The second table displays the potential off-targets for the selected candidate target in the aforementioned table. The table in this document, shows the potential off-targets for the target represented by the first row of the candidate target table from this document. The 25 entries are the 24 potential off-targets with three mismatches and the one potential off-target with two mismatches.

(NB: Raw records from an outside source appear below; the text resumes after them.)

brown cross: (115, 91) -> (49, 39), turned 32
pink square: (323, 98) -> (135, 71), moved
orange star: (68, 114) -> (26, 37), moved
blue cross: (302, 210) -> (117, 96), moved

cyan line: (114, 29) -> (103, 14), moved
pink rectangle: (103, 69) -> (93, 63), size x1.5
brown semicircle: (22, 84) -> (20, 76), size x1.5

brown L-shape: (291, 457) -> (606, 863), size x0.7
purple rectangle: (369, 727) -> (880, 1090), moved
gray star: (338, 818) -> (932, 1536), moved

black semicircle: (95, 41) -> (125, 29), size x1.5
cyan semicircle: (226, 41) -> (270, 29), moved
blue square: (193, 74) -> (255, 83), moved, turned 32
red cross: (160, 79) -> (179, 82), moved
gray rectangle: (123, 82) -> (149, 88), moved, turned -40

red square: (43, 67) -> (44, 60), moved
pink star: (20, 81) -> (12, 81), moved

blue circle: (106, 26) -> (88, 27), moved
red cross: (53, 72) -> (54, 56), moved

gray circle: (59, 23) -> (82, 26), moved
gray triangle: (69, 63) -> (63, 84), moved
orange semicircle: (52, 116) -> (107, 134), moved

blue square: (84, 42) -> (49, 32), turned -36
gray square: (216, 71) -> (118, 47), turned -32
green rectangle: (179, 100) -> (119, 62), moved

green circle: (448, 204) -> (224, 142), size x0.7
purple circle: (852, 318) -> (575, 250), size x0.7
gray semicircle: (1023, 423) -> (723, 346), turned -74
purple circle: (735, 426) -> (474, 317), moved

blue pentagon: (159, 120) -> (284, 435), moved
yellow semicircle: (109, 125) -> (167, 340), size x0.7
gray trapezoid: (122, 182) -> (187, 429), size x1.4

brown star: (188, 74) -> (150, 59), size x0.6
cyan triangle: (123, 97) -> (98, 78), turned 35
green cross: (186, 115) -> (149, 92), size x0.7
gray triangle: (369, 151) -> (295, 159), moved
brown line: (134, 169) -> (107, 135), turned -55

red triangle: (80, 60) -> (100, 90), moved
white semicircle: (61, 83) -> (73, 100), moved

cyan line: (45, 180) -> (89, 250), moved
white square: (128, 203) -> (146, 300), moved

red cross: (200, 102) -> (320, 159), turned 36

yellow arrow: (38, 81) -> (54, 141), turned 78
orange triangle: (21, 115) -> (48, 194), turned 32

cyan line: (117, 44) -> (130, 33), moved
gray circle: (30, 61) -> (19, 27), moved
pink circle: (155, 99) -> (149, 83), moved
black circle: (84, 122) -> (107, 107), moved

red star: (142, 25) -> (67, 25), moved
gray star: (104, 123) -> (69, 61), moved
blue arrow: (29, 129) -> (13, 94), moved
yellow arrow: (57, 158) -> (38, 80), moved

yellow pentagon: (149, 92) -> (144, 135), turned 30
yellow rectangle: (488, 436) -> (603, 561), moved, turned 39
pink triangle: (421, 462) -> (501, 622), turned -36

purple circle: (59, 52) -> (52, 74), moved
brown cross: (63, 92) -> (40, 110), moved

Mismatches in no-specificity positions don't count as a mismatch and therefore don't contribute to the number of mismatches.

The 'Potential Off-target Sequence' column displays the nucleotide sequence for each potential off-target, where mismatches between each potential off-target and its associated candidate target are bold (except for mismatches at no-specificity positions).

The 'Number of Mismatches' columns display the total number of mismatches and the number of mismatches at high-specificity and low-specificity (orange and blue, respectively) positions between potential off-targets and the selected candidate target.

The 'Chromosome', 'Position', and 'Strand' columns display the locus of the potential off-target in the reference genome.

The final column contains a link to a genome browser for each target. For targets with potential off-targets with minimal mismatches, such as the first one in the example potential off-target table, it may be useful to view whether or not the potential off-target is exonic, for example.

Note: If the number of potential off-targets for each number of mismatches exceeds 100, those potential off-targets will be excluded from the potential off-target table. However, the number of potential off-target columns in the first table will still represent the total number of potential off-targets.